# What is being asked
The goal is a clean copy of all the data below, with pictures dropped and everything else retyped exactly.

[[ Provided records, beginning ]]

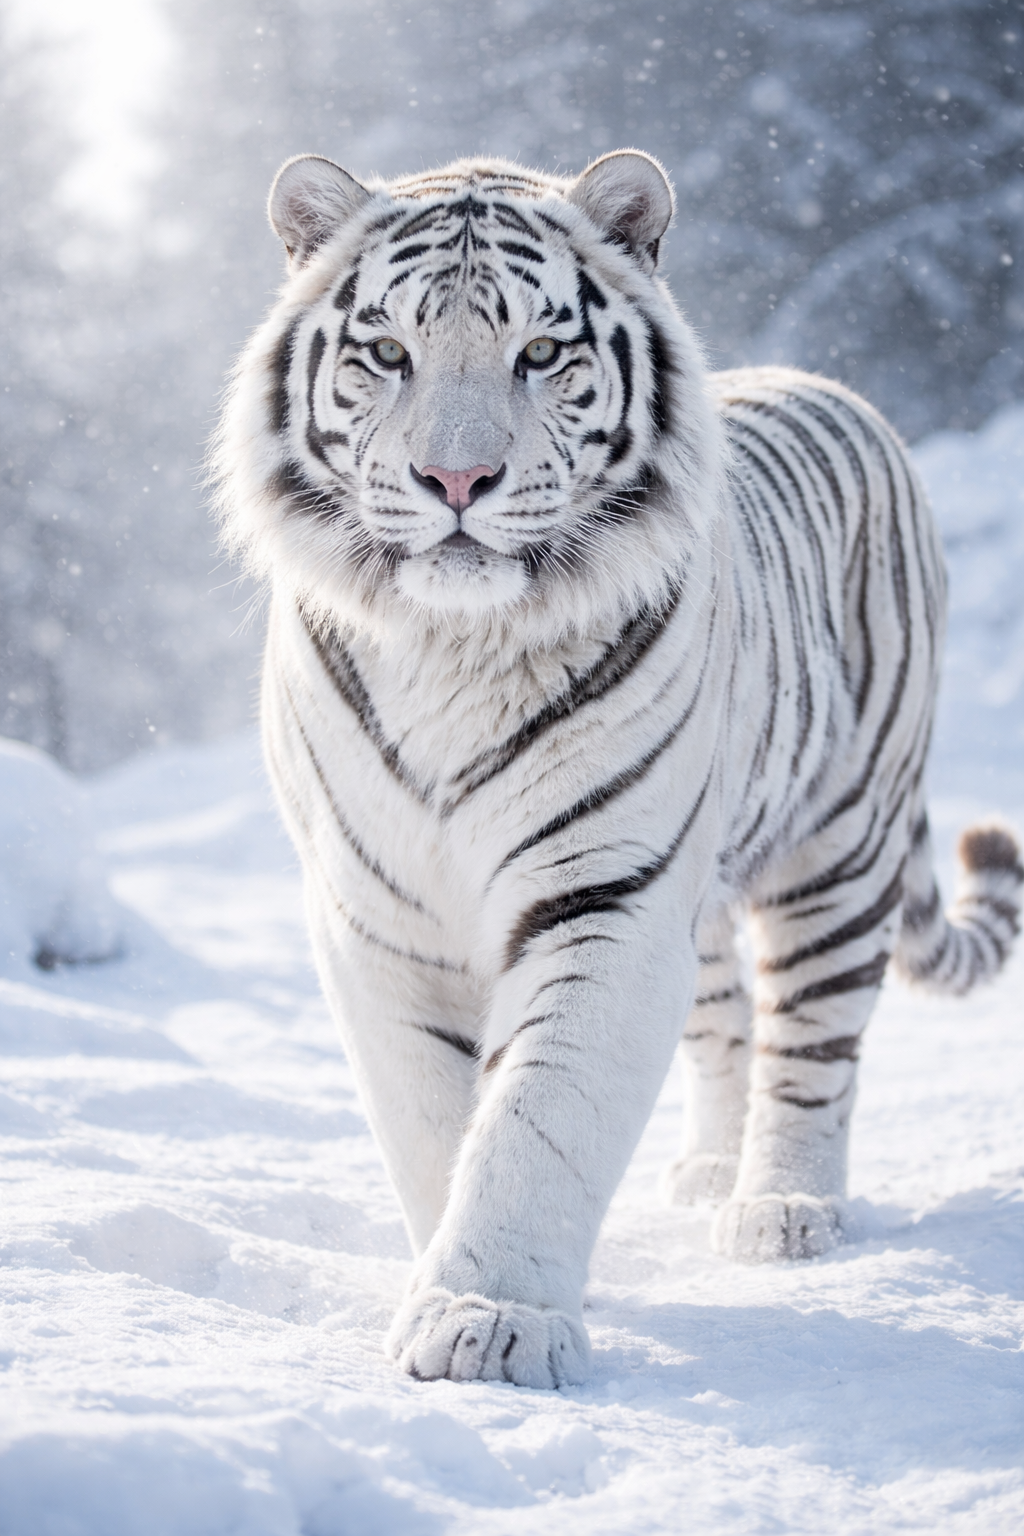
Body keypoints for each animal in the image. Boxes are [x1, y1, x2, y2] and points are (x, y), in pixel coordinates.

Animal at [214, 149, 1022, 1389]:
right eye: (387, 353)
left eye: (541, 354)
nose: (457, 480)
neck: (453, 646)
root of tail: (831, 388)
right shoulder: (379, 915)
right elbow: (433, 1118)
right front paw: (461, 1286)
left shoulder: (605, 894)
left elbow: (538, 1115)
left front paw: (488, 1320)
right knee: (729, 1023)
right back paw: (707, 1173)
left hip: (840, 843)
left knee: (812, 1040)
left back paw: (781, 1209)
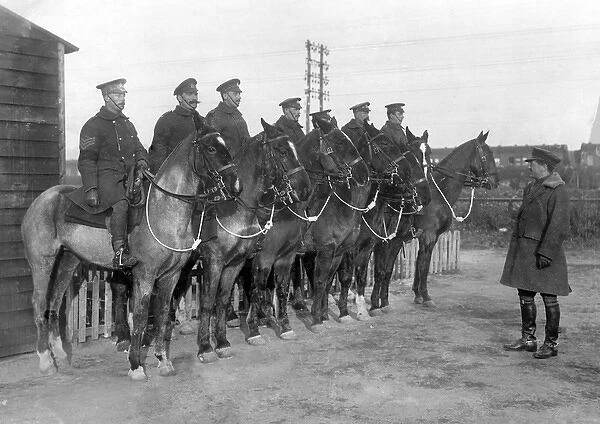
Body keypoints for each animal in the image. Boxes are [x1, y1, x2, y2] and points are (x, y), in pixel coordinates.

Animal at [22, 127, 239, 380]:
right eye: (211, 148)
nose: (236, 185)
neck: (163, 209)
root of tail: (42, 199)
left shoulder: (171, 276)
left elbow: (162, 314)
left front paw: (163, 361)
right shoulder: (145, 275)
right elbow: (142, 317)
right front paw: (136, 365)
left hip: (67, 262)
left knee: (54, 305)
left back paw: (62, 357)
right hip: (42, 263)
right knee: (39, 304)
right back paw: (46, 361)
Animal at [195, 118, 312, 362]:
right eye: (282, 150)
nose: (305, 188)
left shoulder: (285, 258)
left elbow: (281, 289)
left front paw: (284, 327)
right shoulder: (261, 259)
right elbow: (256, 290)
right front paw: (254, 330)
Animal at [241, 117, 368, 342]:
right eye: (339, 142)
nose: (364, 173)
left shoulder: (337, 251)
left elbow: (328, 281)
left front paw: (327, 315)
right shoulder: (323, 250)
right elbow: (319, 281)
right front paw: (317, 320)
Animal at [338, 126, 432, 322]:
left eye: (428, 156)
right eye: (412, 159)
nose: (425, 196)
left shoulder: (388, 242)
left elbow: (383, 271)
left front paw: (380, 304)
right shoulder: (359, 247)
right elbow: (349, 276)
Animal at [372, 131, 500, 310]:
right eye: (488, 154)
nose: (496, 181)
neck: (438, 195)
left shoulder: (424, 238)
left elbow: (419, 263)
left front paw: (417, 294)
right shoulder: (429, 236)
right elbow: (424, 266)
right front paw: (426, 296)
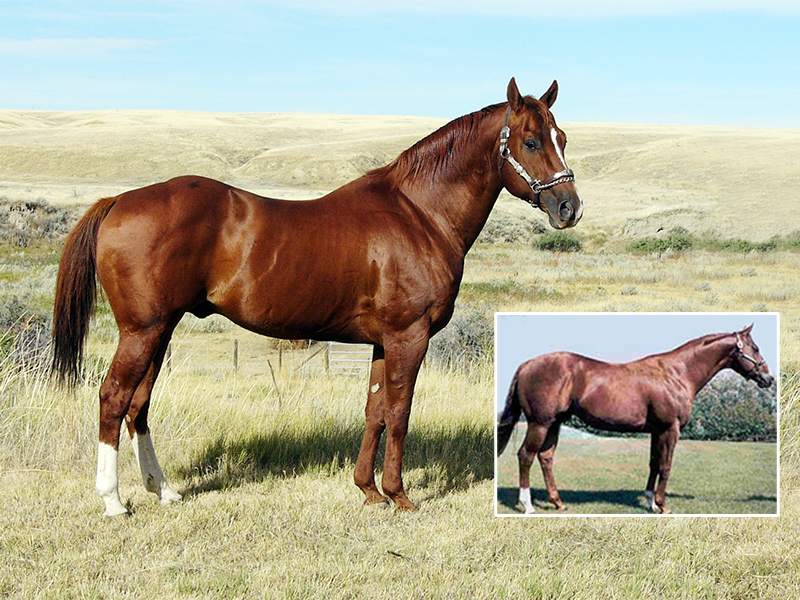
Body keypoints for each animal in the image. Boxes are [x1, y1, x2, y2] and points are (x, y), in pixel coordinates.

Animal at [52, 78, 583, 517]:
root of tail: (118, 201)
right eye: (531, 141)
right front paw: (399, 495)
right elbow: (400, 413)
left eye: (561, 138)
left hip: (160, 330)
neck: (420, 214)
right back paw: (113, 501)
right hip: (141, 331)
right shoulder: (408, 337)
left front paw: (368, 490)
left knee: (138, 406)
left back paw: (163, 490)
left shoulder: (382, 342)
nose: (569, 207)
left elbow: (374, 412)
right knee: (113, 398)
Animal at [497, 324, 774, 514]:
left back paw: (558, 502)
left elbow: (653, 464)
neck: (677, 373)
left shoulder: (656, 430)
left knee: (545, 457)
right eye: (755, 348)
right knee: (526, 455)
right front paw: (663, 505)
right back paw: (527, 505)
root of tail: (527, 364)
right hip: (540, 423)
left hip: (554, 423)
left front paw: (650, 503)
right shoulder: (670, 429)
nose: (769, 378)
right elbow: (666, 466)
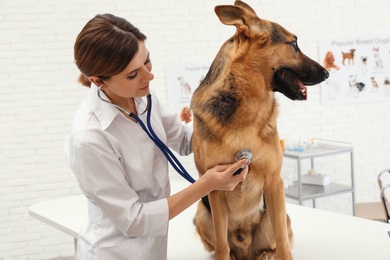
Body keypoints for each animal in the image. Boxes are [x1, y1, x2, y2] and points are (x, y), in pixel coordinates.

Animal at [190, 1, 328, 258]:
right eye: (294, 44)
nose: (327, 73)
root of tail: (245, 247)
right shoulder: (215, 188)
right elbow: (222, 245)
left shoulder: (274, 183)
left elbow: (283, 241)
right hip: (201, 213)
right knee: (223, 245)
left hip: (278, 215)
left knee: (276, 238)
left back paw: (266, 254)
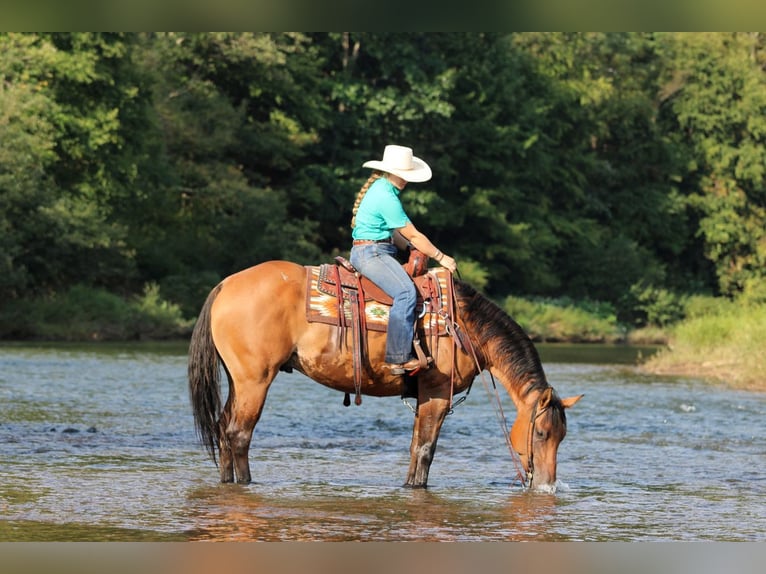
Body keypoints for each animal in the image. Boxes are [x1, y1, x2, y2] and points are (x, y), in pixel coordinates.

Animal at [188, 260, 583, 489]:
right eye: (542, 432)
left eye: (562, 436)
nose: (547, 487)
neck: (464, 325)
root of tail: (225, 285)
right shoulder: (436, 393)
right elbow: (425, 450)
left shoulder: (426, 396)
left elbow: (415, 447)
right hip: (256, 381)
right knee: (239, 435)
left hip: (239, 382)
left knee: (223, 430)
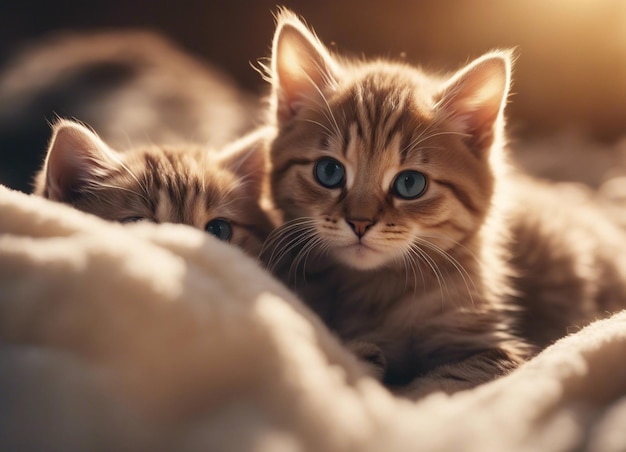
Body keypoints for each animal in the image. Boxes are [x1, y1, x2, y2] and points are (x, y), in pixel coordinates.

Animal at [260, 9, 626, 396]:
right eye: (329, 171)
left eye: (409, 184)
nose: (360, 222)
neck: (376, 290)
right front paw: (363, 356)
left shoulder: (492, 352)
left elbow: (431, 387)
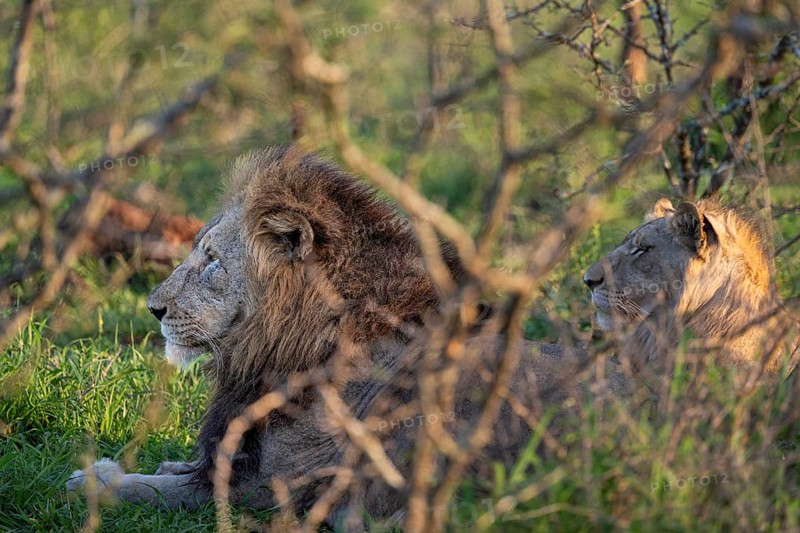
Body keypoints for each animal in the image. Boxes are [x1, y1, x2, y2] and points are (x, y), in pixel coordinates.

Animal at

[[ Provided records, end ]]

# Your solution
Body keypoints for each animal in the image. Boxes are [x1, y1, x2, y2] and points are (x, y), in pixel coordinates.

Animal at [214, 149, 1022, 1389]:
right eye: (387, 353)
left eye: (541, 354)
nose: (457, 480)
neck: (453, 646)
root of tail: (831, 388)
right shoulder: (379, 915)
right elbow: (433, 1118)
right front paw: (461, 1286)
left shoulder: (605, 894)
left elbow: (538, 1115)
left front paw: (488, 1320)
right knee: (729, 1023)
right back paw: (707, 1173)
left hip: (840, 843)
left knee: (812, 1040)
left back paw: (781, 1209)
Body keypoints for each animal in the image. Boxes are [x1, y1, x2, y2] and points are (x, y), in pixel coordinates.

Animal at [22, 127, 239, 380]:
right eye: (211, 148)
nose: (236, 185)
neck: (163, 209)
root of tail: (42, 199)
left shoulder: (171, 276)
left elbow: (162, 314)
left front paw: (163, 361)
right shoulder: (145, 275)
right elbow: (142, 317)
right front paw: (136, 365)
left hip: (67, 262)
left knee: (54, 305)
left back paw: (62, 357)
right hip: (42, 263)
right knee: (39, 304)
right back paw: (46, 361)
Animal at [195, 118, 312, 362]:
right eye: (282, 150)
nose: (305, 188)
left shoulder: (285, 258)
left elbow: (281, 289)
left front paw: (284, 327)
right shoulder: (261, 259)
right elbow: (256, 290)
right front paw: (254, 330)
Animal at [241, 117, 368, 342]:
right eye: (339, 142)
nose: (364, 173)
left shoulder: (337, 251)
left elbow: (328, 281)
left front paw: (327, 315)
right shoulder: (323, 250)
right elbow: (319, 281)
right front paw: (317, 320)
Animal at [338, 126, 432, 322]:
left eye: (428, 156)
right eye: (412, 159)
nose: (425, 196)
left shoulder: (388, 242)
left elbow: (383, 271)
left front paw: (380, 304)
right shoulder: (359, 247)
right elbow: (349, 276)
Animal at [372, 131, 500, 310]:
right eye: (488, 154)
nose: (496, 181)
neck: (438, 195)
left shoulder: (424, 238)
left elbow: (419, 263)
left front paw: (417, 294)
right shoulder: (429, 236)
right elbow: (424, 266)
right front paw: (426, 296)
Body keypoints for each animal in the image. Boxes are [x1, y1, x2, y2] and points are (x, y), in pixel coordinates.

Animal at [52, 78, 583, 517]:
root of tail: (118, 201)
right eye: (531, 141)
right front paw: (399, 495)
right elbow: (400, 413)
left eye: (561, 138)
left hip: (160, 330)
neck: (420, 214)
right back paw: (113, 501)
right hip: (141, 331)
right shoulder: (408, 337)
left front paw: (368, 490)
left knee: (138, 406)
left back paw: (163, 490)
left shoulder: (382, 342)
nose: (569, 207)
left elbow: (374, 412)
right knee: (113, 398)
Animal at [497, 324, 774, 514]:
left back paw: (558, 502)
left elbow: (653, 464)
neck: (677, 373)
left shoulder: (656, 430)
left knee: (545, 457)
right eye: (755, 348)
right knee: (526, 455)
right front paw: (663, 505)
right back paw: (527, 505)
root of tail: (527, 364)
right hip: (540, 423)
left hip: (554, 423)
left front paw: (650, 503)
right shoulder: (670, 429)
nose: (769, 378)
right elbow: (666, 466)
Body keypoints for each animal in the image. Boxes are [x1, y1, x2, y2] and points are (x, y), in pixel coordinates.

Animal at [190, 1, 328, 258]:
right eye: (294, 44)
nose: (327, 73)
root of tail: (245, 247)
right shoulder: (215, 188)
right elbow: (222, 245)
left shoulder: (274, 183)
left elbow: (283, 241)
right hip: (201, 213)
right knee: (223, 245)
left hip: (278, 215)
left knee: (276, 238)
left back paw: (266, 254)
Body keypoints for each animal in the image. Boxes are [x1, y1, x2, y2] and points are (x, y), in pixel coordinates.

Animal at [188, 260, 583, 489]:
right eye: (542, 432)
left eye: (562, 436)
nose: (547, 487)
neck: (464, 325)
root of tail: (225, 285)
right shoulder: (436, 393)
right elbow: (425, 450)
left shoulder: (426, 396)
left elbow: (415, 447)
right hip: (256, 381)
right knee: (239, 435)
left hip: (239, 382)
left knee: (223, 430)
Body keypoints for each animal in the image. Boxes are [x1, y1, x2, y2] and points are (x, y), in pixel coordinates.

Animal at [260, 9, 626, 396]:
right eye: (329, 171)
left eye: (409, 184)
nose: (360, 222)
neck: (376, 290)
right front paw: (363, 356)
left shoulder: (492, 352)
left elbow: (431, 387)
Body keypoints for each animal in the image. Boxes are [x1, y1, x2, y2] and points are (x, y), in pixel coordinates.

Animal at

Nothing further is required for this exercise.